==== Available records ====

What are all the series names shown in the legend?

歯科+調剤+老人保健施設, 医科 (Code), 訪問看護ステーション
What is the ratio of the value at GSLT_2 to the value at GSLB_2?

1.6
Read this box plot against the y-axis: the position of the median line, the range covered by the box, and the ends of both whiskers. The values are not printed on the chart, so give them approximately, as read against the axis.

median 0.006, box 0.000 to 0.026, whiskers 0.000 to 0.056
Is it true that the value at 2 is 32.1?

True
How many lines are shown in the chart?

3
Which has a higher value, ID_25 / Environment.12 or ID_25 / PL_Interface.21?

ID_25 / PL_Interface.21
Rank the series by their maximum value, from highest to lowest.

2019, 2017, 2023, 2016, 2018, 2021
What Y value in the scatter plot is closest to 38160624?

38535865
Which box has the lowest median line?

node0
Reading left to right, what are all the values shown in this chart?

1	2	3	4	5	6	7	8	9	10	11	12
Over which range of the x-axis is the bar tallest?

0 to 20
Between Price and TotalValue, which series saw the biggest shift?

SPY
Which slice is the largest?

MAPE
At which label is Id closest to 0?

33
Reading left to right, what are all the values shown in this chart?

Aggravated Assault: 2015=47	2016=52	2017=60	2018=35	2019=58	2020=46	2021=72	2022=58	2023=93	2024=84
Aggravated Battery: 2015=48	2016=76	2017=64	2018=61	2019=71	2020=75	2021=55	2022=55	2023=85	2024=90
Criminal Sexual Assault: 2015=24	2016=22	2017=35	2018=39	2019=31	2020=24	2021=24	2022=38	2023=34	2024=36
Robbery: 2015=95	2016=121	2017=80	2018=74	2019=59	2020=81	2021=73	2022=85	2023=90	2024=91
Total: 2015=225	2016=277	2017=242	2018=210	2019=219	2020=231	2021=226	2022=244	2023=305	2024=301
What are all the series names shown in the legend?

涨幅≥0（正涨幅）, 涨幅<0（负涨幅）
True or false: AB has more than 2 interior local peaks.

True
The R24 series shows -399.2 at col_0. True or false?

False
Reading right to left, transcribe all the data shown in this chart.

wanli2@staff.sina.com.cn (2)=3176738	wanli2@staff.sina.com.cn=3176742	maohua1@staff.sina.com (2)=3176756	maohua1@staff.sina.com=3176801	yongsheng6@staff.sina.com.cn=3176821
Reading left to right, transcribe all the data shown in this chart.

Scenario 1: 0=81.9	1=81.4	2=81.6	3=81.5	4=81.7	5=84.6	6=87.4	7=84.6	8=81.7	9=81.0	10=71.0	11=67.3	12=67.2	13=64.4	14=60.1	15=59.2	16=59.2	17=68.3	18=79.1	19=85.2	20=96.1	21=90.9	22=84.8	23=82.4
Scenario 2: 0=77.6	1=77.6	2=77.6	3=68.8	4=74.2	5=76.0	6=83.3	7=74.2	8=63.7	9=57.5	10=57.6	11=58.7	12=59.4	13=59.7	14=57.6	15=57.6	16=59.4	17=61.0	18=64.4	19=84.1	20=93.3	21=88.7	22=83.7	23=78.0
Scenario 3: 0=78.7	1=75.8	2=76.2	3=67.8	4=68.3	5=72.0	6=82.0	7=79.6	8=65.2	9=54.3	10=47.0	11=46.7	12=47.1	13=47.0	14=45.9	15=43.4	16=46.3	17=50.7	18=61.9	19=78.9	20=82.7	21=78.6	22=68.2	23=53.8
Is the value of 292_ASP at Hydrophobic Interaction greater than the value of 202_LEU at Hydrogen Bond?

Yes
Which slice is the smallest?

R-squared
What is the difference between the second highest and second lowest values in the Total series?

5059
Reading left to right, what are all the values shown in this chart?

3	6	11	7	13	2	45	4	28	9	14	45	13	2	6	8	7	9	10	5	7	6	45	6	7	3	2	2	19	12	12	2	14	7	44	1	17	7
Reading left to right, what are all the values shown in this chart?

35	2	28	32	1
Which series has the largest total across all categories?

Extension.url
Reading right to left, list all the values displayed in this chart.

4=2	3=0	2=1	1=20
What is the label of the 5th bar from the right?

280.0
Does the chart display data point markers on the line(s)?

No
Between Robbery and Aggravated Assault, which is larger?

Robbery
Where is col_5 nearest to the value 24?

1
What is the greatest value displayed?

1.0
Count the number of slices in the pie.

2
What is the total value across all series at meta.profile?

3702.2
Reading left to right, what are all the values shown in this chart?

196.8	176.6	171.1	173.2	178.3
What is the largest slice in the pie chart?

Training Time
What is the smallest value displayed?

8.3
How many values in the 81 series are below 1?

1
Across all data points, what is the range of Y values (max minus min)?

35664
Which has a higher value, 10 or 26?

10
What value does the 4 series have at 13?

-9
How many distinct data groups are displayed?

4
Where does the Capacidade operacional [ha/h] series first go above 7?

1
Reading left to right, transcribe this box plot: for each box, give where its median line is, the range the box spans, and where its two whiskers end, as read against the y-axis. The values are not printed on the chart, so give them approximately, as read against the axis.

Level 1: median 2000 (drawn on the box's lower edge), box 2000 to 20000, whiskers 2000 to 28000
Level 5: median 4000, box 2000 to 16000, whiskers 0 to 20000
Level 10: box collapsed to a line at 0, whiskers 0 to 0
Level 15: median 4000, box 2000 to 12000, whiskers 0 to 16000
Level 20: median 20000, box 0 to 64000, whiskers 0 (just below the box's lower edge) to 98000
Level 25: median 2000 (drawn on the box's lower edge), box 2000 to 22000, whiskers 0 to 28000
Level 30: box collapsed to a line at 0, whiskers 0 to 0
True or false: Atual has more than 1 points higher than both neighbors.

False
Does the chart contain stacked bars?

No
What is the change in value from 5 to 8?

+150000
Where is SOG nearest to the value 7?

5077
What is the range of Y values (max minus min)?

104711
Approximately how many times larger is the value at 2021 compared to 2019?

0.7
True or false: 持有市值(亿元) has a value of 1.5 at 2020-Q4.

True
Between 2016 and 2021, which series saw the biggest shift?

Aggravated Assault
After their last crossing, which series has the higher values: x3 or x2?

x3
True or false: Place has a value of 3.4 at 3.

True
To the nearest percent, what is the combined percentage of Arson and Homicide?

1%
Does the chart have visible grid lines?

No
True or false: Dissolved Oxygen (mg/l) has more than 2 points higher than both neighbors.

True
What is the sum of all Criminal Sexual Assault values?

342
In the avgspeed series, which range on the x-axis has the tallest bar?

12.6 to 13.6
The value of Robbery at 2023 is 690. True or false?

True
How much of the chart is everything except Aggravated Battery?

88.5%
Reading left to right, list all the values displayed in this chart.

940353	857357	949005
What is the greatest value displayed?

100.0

====

Pull out each line of the material that contains the word "from".

• **Solution to this problem**:
Rank the series by their maximum value, from highest to lowest.
What is the label of the 5th bar from the right?
What is the change in value from 5 to 8?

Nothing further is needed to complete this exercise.